Please return every line below that contains the string "zoom".

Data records
=== Begin Enclosure ===

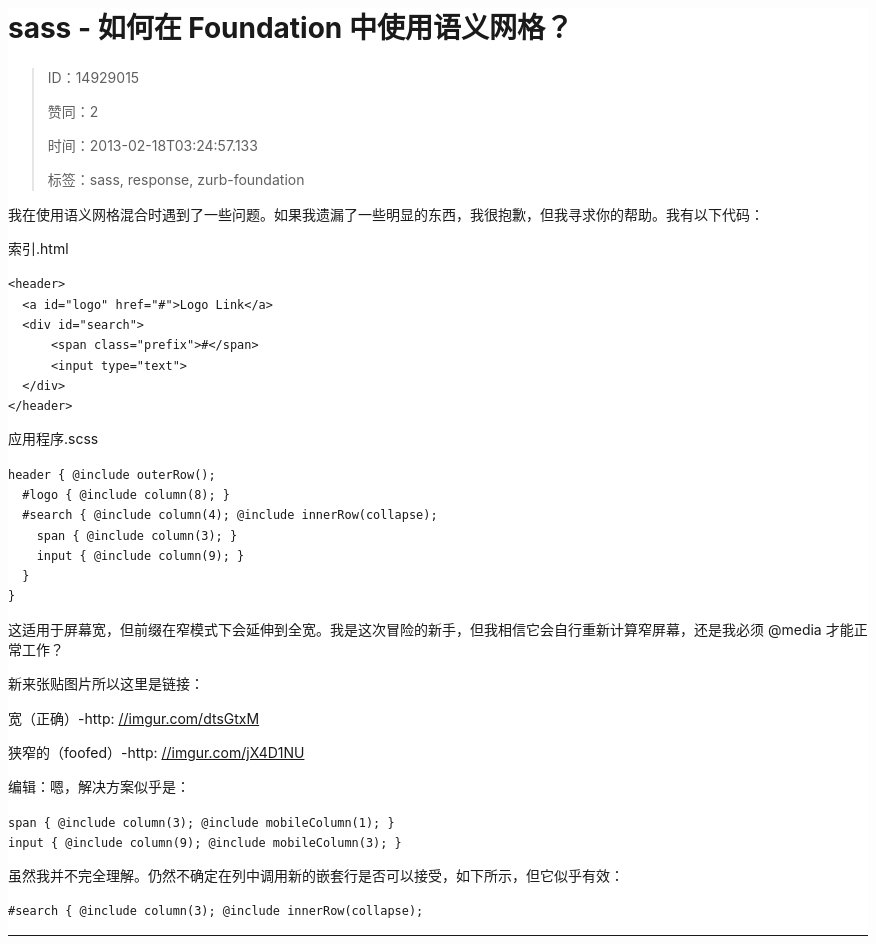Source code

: # sass - 如何在 Foundation 中使用语义网格？

> ID：14929015
> 
> 赞同：2
> 
> 时间：2013-02-18T03:24:57.133
> 
> 标签：sass, response, zurb-foundation

我在使用语义网格混合时遇到了一些问题。如果我遗漏了一些明显的东西，我很抱歉，但我寻求你的帮助。我有以下代码：

索引.html

```
<header>
  <a id="logo" href="#">Logo Link</a>
  <div id="search">
      <span class="prefix">#</span>
      <input type="text">
  </div>
</header> 
```

应用程序.scss

```
header { @include outerRow();
  #logo { @include column(8); }
  #search { @include column(4); @include innerRow(collapse);
    span { @include column(3); }
    input { @include column(9); }
  }
} 
```

这适用于屏幕宽，但前缀在窄模式下会延伸到全宽。我是这次冒险的新手，但我相信它会自行重新计算窄屏幕，还是我必须 @media 才能正常工作？

新来张贴图片所以这里是链接：

宽（正确）-http: [//imgur.com/dtsGtxM](http://imgur.com/dtsGtxM)

狭窄的（foofed）-http: [//imgur.com/jX4D1NU](http://imgur.com/jX4D1NU)

编辑：嗯，解决方案似乎是：

```
span { @include column(3); @include mobileColumn(1); }
input { @include column(9); @include mobileColumn(3); } 
```

虽然我并不完全理解。仍然不确定在列中调用新的嵌套行是否可以接受，如下所示，但它似乎有效：

```
#search { @include column(3); @include innerRow(collapse); 
```

* * *
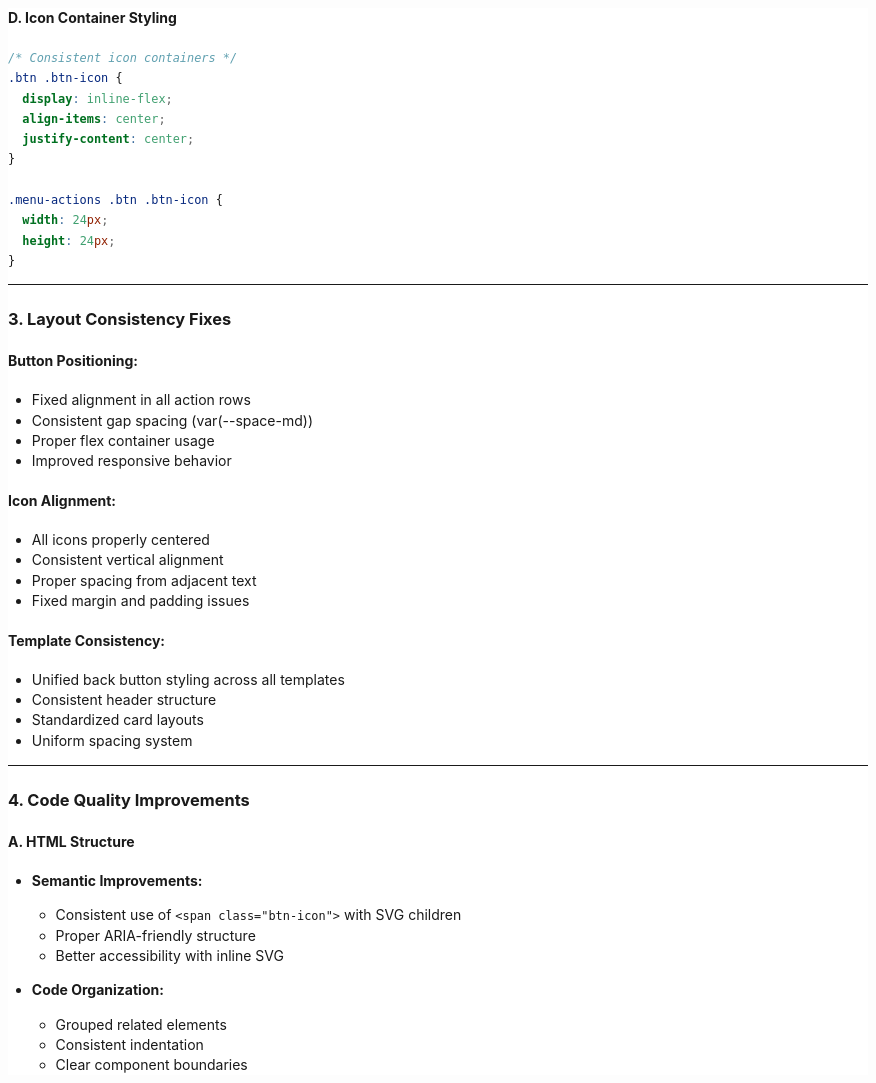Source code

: #### **D. Icon Container Styling**
```css
/* Consistent icon containers */
.btn .btn-icon {
  display: inline-flex;
  align-items: center;
  justify-content: center;
}

.menu-actions .btn .btn-icon {
  width: 24px;
  height: 24px;
}
```

---

### **3. Layout Consistency Fixes**

#### **Button Positioning:**
- Fixed alignment in all action rows
- Consistent gap spacing (var(--space-md))
- Proper flex container usage
- Improved responsive behavior

#### **Icon Alignment:**
- All icons properly centered
- Consistent vertical alignment
- Proper spacing from adjacent text
- Fixed margin and padding issues

#### **Template Consistency:**
- Unified back button styling across all templates
- Consistent header structure
- Standardized card layouts
- Uniform spacing system

---

### **4. Code Quality Improvements**

#### **A. HTML Structure**
- **Semantic Improvements:**
  - Consistent use of `<span class="btn-icon">` with SVG children
  - Proper ARIA-friendly structure
  - Better accessibility with inline SVG

- **Code Organization:**
  - Grouped related elements
  - Consistent indentation
  - Clear component boundaries
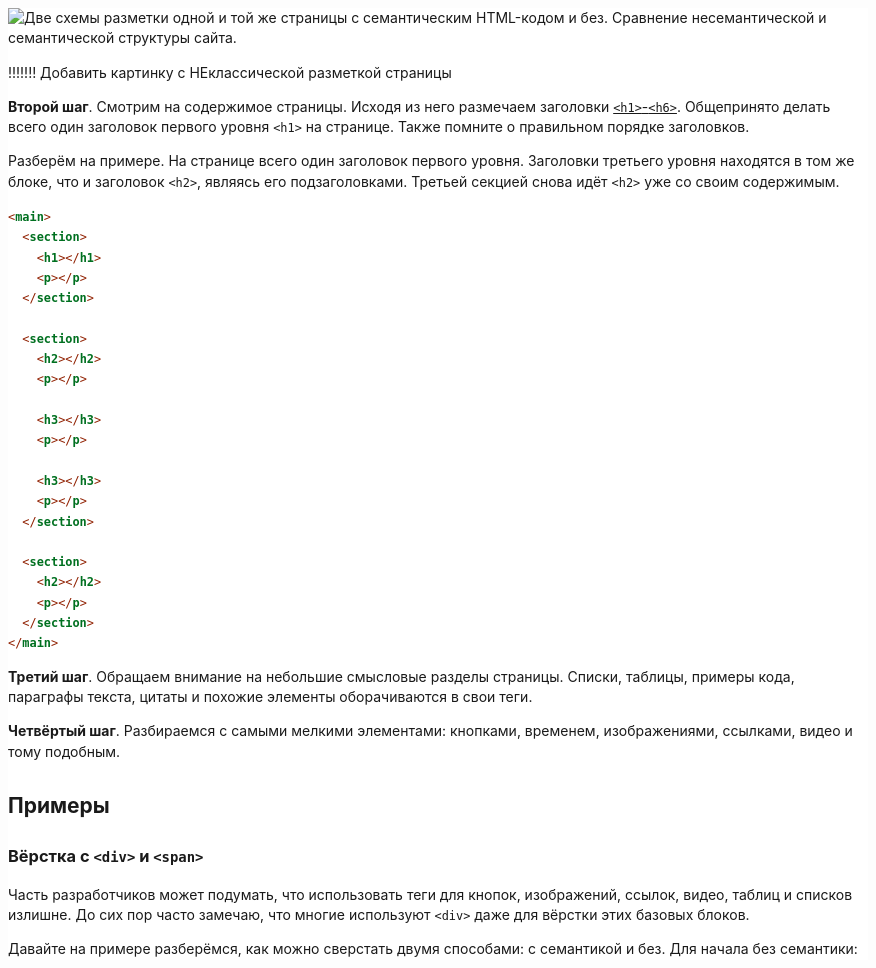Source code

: ![Две схемы разметки одной и той же страницы с семантическим HTML-кодом и без.](images/example-semantic-markup.png)
Сравнение несемантической и семантической структуры сайта.

!!!!!!! Добавить картинку с НЕклассической разметкой страницы

**Второй шаг**. Смотрим на содержимое страницы. Исходя из него размечаем заголовки [`<h1>`-`<h6>`](/html/h1-h6/). Общепринято делать всего один заголовок первого уровня `<h1>` на странице. Также помните о правильном порядке заголовков.

Разберём на примере. На странице всего один заголовок первого уровня. Заголовки третьего уровня находятся в том же блоке, что и заголовок `<h2>`, являясь его подзаголовками. Третьей секцией снова идёт `<h2>` уже со своим содержимым.

```html
<main>
  <section>
    <h1></h1>
    <p></p>
  </section>

  <section>
    <h2></h2>
    <p></p>

    <h3></h3>
    <p></p>

    <h3></h3>
    <p></p>
  </section>

  <section>
    <h2></h2>
    <p></p>
  </section>
</main>
```

**Третий шаг**. Обращаем внимание на небольшие смысловые разделы страницы. Списки, таблицы, примеры кода, параграфы текста, цитаты и похожие элементы оборачиваются в свои теги.

**Четвёртый шаг**. Разбираемся с самыми мелкими элементами: кнопками, временем, изображениями, ссылками, видео и тому подобным.

## Примеры

### Вёрстка с `<div>` и `<span>`

Часть разработчиков может подумать, что использовать теги для кнопок, изображений, ссылок, видео, таблиц и списков излишне. До сих пор часто замечаю, что многие используют `<div>` даже для вёрстки этих базовых блоков.

Давайте на примере разберёмся, как можно сверстать двумя способами: с семантикой и без. Для начала без семантики:
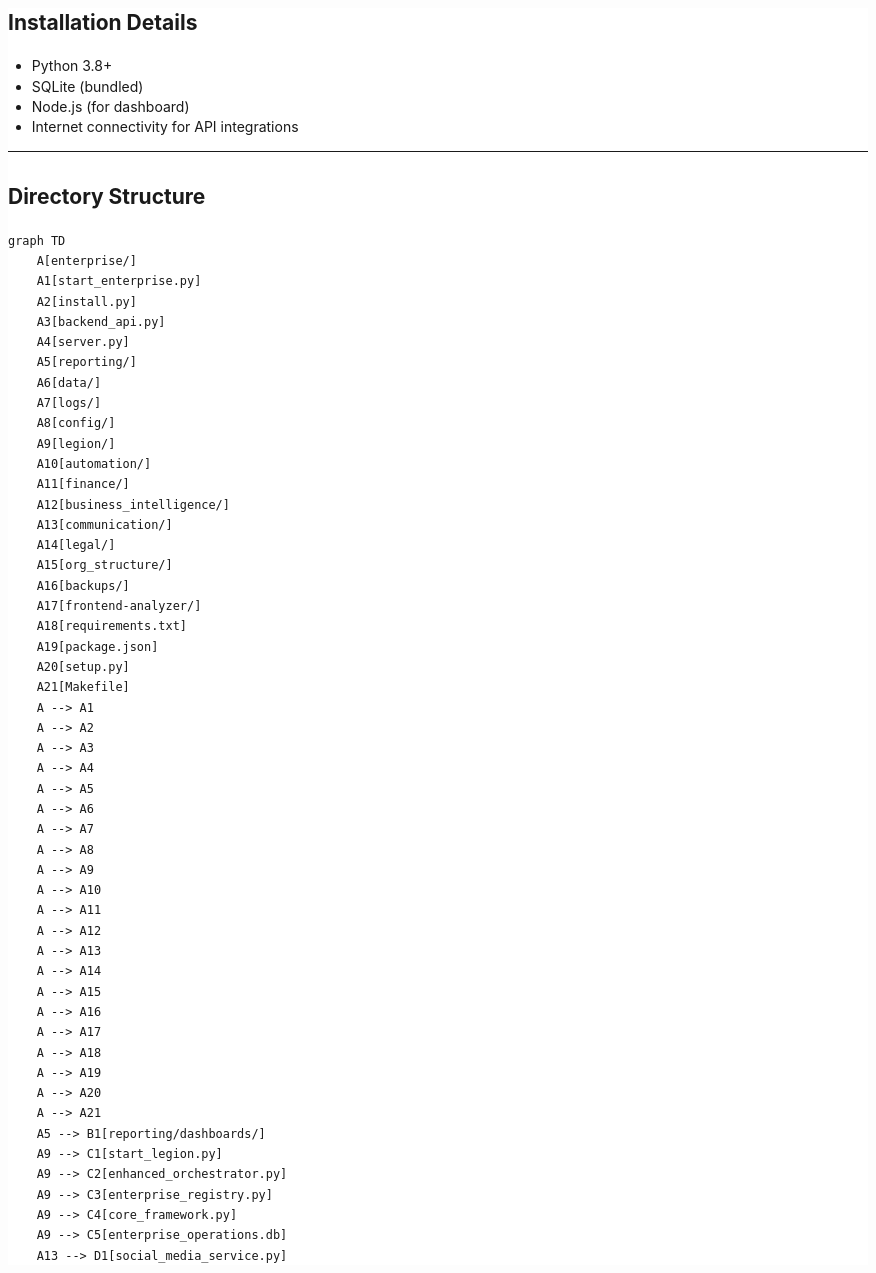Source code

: ## Installation Details

- Python 3.8+
- SQLite (bundled)
- Node.js (for dashboard)
- Internet connectivity for API integrations

---

## Directory Structure

```mermaid
graph TD
    A[enterprise/]
    A1[start_enterprise.py]
    A2[install.py]
    A3[backend_api.py]
    A4[server.py]
    A5[reporting/]
    A6[data/]
    A7[logs/]
    A8[config/]
    A9[legion/]
    A10[automation/]
    A11[finance/]
    A12[business_intelligence/]
    A13[communication/]
    A14[legal/]
    A15[org_structure/]
    A16[backups/]
    A17[frontend-analyzer/]
    A18[requirements.txt]
    A19[package.json]
    A20[setup.py]
    A21[Makefile]
    A --> A1
    A --> A2
    A --> A3
    A --> A4
    A --> A5
    A --> A6
    A --> A7
    A --> A8
    A --> A9
    A --> A10
    A --> A11
    A --> A12
    A --> A13
    A --> A14
    A --> A15
    A --> A16
    A --> A17
    A --> A18
    A --> A19
    A --> A20
    A --> A21
    A5 --> B1[reporting/dashboards/]
    A9 --> C1[start_legion.py]
    A9 --> C2[enhanced_orchestrator.py]
    A9 --> C3[enterprise_registry.py]
    A9 --> C4[core_framework.py]
    A9 --> C5[enterprise_operations.db]
    A13 --> D1[social_media_service.py]
```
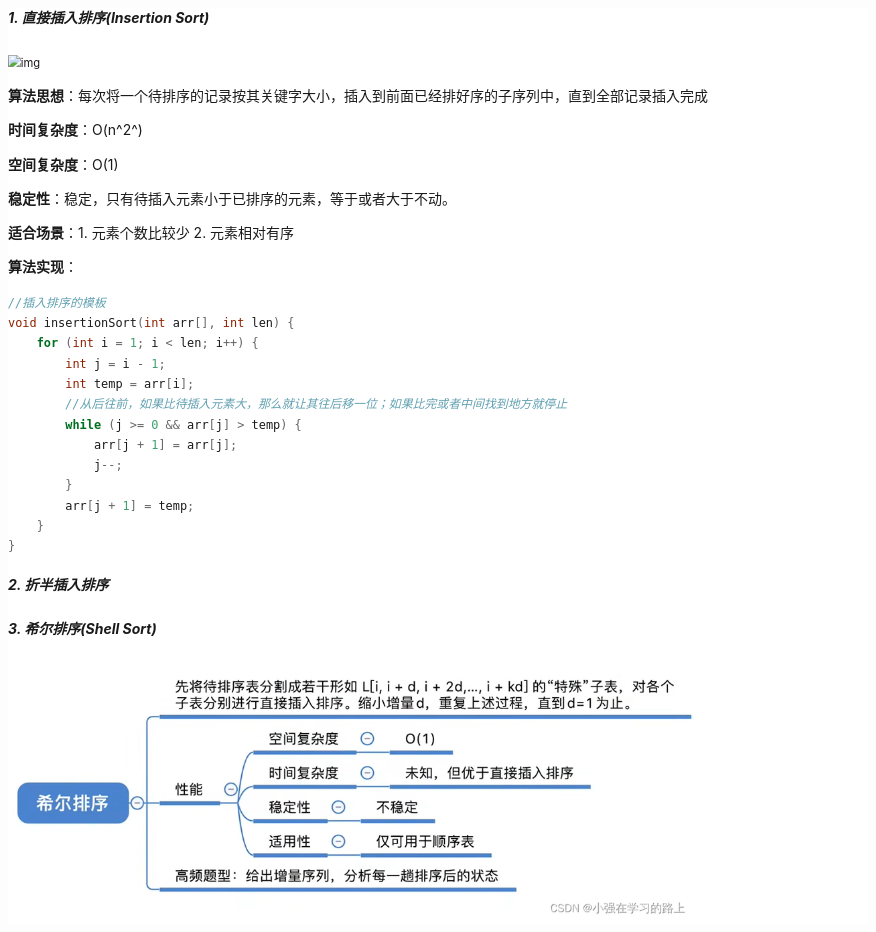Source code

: ##### 1. 直接插入排序(Insertion Sort)

<img src="source/images/数据结构算法/20181017180612982" alt="img" style="zoom:80%;" />

**算法思想**：每次将一个待排序的记录按其关键字大小，插入到前面已经排好序的子序列中，直到全部记录插入完成

**时间复杂度**：O(n^2^)

**空间复杂度**：O(1)

**稳定性**：稳定，只有待插入元素小于已排序的元素，等于或者大于不动。

**适合场景**：1. 元素个数比较少 2. 元素相对有序

**算法实现**：

```c++
//插入排序的模板
void insertionSort(int arr[], int len) {
	for (int i = 1; i < len; i++) {
		int j = i - 1;
		int temp = arr[i];
		//从后往前，如果比待插入元素大，那么就让其往后移一位；如果比完或者中间找到地方就停止
		while (j >= 0 && arr[j] > temp) {
			arr[j + 1] = arr[j];
			j--;
		}
		arr[j + 1] = temp;
	}
}
```



##### 2. 折半插入排序









##### 3. 希尔排序(Shell Sort)

<img src="source/images/数据结构算法/ae98dc020a514fc189d2ff50abcabba3.png" alt="img" style="zoom: 67%;" />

=== End Enclosure ===

Result of the task -
<img src="source/images/数据结构算法/20181017180612982" alt="img" style="zoom:80%;" />
<img src="source/images/数据结构算法/ae98dc020a514fc189d2ff50abcabba3.png" alt="img" style="zoom: 67%;" />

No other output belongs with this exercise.